Pour Jean-Félix Savary, secrétaire général du Groupement romand d'études des addictions, Berne envoie enfin des signaux positifs vers une gestion plus réaliste et efficace du problème de la drogue.

Il n’y a ici aucune fatalité, mais une posture de responsabilité, pour que les drogues cessent d’être le seul domaine qui prospère en dehors de toutes règles.

Lausanne a longtemps fait figure de mouton noir de la politique fédérale en matière de drogues. Nos compatriotes alémaniques n’hésitaient pas à railler cette politique «à la française», faite de volontarisme et de postures martiales. Malgré des moyens renforcés, un harcèlement des dealers et des consommateurs, les drogues n’ont pas disparu. Les politiques qui ont échoué partout ne fonctionnent pas non plus à Lausanne. La force seule ne permet pas de résoudre les problèmes. D’ailleurs, même les pays qui pratiquent la peine de mort pour les délits liés aux drogues n’y parviennent pas davantage.

Dans le chaudron du débat sur le deal de rue, la complexité est progressivement apparue. Nous avons alors prudemment essayé des solutions pragmatiques qui fonctionnent dans les autres grandes villes de ce pays.

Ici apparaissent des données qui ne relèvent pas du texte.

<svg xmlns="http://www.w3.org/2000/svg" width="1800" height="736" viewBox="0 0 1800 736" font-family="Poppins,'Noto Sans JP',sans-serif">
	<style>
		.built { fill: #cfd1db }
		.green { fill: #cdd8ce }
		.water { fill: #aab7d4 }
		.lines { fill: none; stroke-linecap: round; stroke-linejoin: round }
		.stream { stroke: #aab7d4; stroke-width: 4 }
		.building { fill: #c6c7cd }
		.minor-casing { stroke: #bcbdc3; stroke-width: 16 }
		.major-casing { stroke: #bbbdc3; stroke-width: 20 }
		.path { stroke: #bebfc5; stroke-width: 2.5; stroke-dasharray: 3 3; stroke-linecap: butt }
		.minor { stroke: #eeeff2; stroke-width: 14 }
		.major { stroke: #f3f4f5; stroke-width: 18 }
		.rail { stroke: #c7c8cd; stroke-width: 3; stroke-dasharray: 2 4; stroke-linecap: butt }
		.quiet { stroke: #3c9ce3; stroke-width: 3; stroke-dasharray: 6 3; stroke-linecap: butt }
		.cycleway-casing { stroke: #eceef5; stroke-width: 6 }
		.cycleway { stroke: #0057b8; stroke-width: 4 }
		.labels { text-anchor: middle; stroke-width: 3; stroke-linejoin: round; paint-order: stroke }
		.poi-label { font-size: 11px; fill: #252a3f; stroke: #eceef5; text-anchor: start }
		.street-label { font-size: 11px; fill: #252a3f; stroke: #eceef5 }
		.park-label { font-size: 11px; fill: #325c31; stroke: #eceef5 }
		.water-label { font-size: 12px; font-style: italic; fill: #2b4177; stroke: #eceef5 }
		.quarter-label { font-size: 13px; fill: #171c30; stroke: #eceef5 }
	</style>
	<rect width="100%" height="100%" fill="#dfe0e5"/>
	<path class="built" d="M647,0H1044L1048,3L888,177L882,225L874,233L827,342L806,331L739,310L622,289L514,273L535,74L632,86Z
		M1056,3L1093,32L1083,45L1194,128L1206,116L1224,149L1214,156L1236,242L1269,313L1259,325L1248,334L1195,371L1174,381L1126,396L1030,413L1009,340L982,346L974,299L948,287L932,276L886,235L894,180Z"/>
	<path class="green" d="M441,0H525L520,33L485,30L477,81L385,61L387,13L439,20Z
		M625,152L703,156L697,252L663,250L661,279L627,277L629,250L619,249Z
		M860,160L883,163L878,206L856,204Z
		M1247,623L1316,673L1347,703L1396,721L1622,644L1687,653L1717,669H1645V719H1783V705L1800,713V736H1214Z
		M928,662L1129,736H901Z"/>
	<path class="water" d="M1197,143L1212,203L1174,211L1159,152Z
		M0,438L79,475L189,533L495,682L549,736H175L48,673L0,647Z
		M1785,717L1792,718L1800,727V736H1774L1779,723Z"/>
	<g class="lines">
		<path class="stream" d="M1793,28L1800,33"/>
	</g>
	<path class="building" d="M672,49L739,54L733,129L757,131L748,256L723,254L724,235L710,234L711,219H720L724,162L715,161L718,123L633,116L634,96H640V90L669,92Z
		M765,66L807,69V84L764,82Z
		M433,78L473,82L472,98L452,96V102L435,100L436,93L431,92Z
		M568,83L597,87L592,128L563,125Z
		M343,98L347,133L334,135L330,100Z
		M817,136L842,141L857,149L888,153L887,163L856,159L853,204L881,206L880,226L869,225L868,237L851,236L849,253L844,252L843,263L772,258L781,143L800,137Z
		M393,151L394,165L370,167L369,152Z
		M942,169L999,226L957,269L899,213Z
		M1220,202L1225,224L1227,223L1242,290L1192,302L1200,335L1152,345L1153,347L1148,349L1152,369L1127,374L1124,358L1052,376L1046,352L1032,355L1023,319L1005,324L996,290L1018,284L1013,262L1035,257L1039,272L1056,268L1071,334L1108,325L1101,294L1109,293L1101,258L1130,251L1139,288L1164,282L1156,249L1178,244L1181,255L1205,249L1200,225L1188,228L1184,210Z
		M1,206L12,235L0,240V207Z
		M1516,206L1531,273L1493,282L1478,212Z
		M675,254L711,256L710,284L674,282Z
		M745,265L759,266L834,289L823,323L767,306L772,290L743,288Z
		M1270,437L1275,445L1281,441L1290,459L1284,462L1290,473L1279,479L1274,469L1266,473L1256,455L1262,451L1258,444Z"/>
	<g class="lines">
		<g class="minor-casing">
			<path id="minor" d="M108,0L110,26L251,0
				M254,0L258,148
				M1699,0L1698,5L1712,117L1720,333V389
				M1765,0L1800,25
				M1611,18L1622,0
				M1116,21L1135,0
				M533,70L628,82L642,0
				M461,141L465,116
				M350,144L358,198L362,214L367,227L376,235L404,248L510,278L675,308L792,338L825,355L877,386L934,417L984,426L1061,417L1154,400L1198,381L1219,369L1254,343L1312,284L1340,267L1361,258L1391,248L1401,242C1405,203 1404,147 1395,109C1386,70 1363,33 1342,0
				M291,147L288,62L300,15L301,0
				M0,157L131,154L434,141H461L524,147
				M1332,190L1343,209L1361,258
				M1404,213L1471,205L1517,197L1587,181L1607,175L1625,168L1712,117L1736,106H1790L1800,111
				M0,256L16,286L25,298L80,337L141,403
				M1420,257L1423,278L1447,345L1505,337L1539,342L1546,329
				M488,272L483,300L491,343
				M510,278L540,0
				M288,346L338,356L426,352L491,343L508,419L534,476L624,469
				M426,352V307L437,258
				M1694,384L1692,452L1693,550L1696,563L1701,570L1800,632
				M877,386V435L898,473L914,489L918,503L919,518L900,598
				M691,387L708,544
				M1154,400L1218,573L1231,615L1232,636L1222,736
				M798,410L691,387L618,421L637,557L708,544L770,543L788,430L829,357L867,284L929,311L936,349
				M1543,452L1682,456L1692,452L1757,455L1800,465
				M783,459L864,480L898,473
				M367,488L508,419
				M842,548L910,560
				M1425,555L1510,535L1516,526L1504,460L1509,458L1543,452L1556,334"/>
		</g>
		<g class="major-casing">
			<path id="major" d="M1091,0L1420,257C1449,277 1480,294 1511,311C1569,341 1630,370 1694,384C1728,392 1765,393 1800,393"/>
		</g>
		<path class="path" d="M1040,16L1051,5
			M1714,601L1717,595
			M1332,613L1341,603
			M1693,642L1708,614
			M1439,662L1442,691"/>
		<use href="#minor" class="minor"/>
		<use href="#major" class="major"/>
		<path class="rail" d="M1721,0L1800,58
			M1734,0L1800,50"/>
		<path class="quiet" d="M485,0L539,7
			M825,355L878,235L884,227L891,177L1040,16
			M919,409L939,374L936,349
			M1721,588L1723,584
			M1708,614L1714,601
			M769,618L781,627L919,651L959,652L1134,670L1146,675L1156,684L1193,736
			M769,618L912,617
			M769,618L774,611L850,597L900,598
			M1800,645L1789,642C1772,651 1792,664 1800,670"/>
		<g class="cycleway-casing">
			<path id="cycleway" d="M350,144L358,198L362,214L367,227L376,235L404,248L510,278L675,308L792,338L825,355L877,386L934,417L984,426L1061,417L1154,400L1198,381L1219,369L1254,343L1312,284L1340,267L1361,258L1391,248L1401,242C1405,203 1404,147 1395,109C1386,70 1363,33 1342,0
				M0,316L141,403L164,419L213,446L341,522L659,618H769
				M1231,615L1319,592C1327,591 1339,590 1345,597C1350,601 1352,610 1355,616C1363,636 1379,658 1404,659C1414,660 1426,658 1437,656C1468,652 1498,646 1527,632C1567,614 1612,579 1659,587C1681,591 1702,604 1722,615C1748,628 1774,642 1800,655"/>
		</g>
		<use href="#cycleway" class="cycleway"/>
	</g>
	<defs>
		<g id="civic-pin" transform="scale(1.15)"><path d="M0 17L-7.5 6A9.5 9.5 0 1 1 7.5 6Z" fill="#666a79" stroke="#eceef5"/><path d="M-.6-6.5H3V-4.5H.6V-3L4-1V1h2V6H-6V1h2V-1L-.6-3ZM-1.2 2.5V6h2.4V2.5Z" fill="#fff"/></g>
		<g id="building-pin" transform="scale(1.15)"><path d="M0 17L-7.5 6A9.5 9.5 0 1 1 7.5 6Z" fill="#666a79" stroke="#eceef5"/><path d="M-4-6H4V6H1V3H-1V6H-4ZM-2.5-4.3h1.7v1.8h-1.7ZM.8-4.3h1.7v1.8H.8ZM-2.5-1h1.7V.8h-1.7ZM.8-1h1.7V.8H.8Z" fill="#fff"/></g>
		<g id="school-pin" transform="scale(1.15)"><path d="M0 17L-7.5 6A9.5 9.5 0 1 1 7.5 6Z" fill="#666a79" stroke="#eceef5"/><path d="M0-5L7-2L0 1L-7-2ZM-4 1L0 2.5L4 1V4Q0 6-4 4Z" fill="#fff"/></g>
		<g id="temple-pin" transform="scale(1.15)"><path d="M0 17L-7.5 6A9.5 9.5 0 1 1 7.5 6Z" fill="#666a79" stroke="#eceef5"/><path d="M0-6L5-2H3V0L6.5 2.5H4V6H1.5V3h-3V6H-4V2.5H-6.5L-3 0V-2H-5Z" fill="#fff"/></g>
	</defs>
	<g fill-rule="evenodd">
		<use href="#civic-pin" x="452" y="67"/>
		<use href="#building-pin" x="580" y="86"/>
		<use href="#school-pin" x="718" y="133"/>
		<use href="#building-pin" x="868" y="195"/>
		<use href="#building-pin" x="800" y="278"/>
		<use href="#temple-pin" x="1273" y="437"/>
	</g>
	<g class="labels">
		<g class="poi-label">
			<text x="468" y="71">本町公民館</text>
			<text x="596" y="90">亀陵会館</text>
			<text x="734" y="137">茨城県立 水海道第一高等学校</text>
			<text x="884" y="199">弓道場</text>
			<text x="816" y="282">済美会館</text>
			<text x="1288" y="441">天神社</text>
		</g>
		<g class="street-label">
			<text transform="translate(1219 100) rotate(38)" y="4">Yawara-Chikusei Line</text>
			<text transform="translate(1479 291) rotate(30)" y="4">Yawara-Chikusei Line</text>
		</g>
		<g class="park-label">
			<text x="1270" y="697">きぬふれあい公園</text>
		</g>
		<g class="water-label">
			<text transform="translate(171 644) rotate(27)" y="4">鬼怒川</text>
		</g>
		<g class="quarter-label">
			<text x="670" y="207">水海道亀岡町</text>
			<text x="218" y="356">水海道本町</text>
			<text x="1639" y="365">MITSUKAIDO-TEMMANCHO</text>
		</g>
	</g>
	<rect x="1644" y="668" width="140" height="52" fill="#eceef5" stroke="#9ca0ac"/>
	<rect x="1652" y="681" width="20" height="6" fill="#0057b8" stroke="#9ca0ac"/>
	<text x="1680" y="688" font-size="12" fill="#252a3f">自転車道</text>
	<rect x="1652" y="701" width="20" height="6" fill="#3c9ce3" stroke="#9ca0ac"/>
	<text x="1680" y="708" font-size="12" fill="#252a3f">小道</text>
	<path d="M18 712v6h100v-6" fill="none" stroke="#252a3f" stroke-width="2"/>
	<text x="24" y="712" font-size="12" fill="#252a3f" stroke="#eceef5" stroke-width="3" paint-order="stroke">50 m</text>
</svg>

Nous avons appris de nos échecs et écouté les besoins de la population. Une politique doit s’adapter à la réalité, et non l’inverse. Plutôt que de se lamenter sur l’imperfection de notre condition, il est temps de réduire les risques de leurs utilisations. Il n’y a ici aucune fatalité, mais une posture de responsabilité, pour que les drogues cessent d’être le seul domaine qui prospère en dehors de toutes règles. C’est le chemin qui s’ouvre pour Lausanne, qui rejoint les autres espaces urbains modernes qui cherchent des solutions pragmatiques.

Aujourd’hui, c’est un double signal qui nous vient de Berne. La commission santé du Conseil national lance une initiative parlementaire pour réguler sans attendre le marché du cannabis. Il est temps de libérer nos rues d’une partie de ses dealers et de commencer à contrôler un produit injustement défiscalisé. Par ailleurs, le Conseil fédéral publiait en même temps un rapport visionnaire pour les années à venir (Postulat 17.4076). Celui-ci pointe directement les manquements de l’approche répressive et dessine des voies innovantes pour l’avenir. C’est le moment de libérer nos forces de police pour des tâches plus urgentes, de mieux protéger la population et retrouver de la sérénité sur l’espace public. La Confédération nous encourage à reprendre le chemin de l’innovation. Alors allons-y!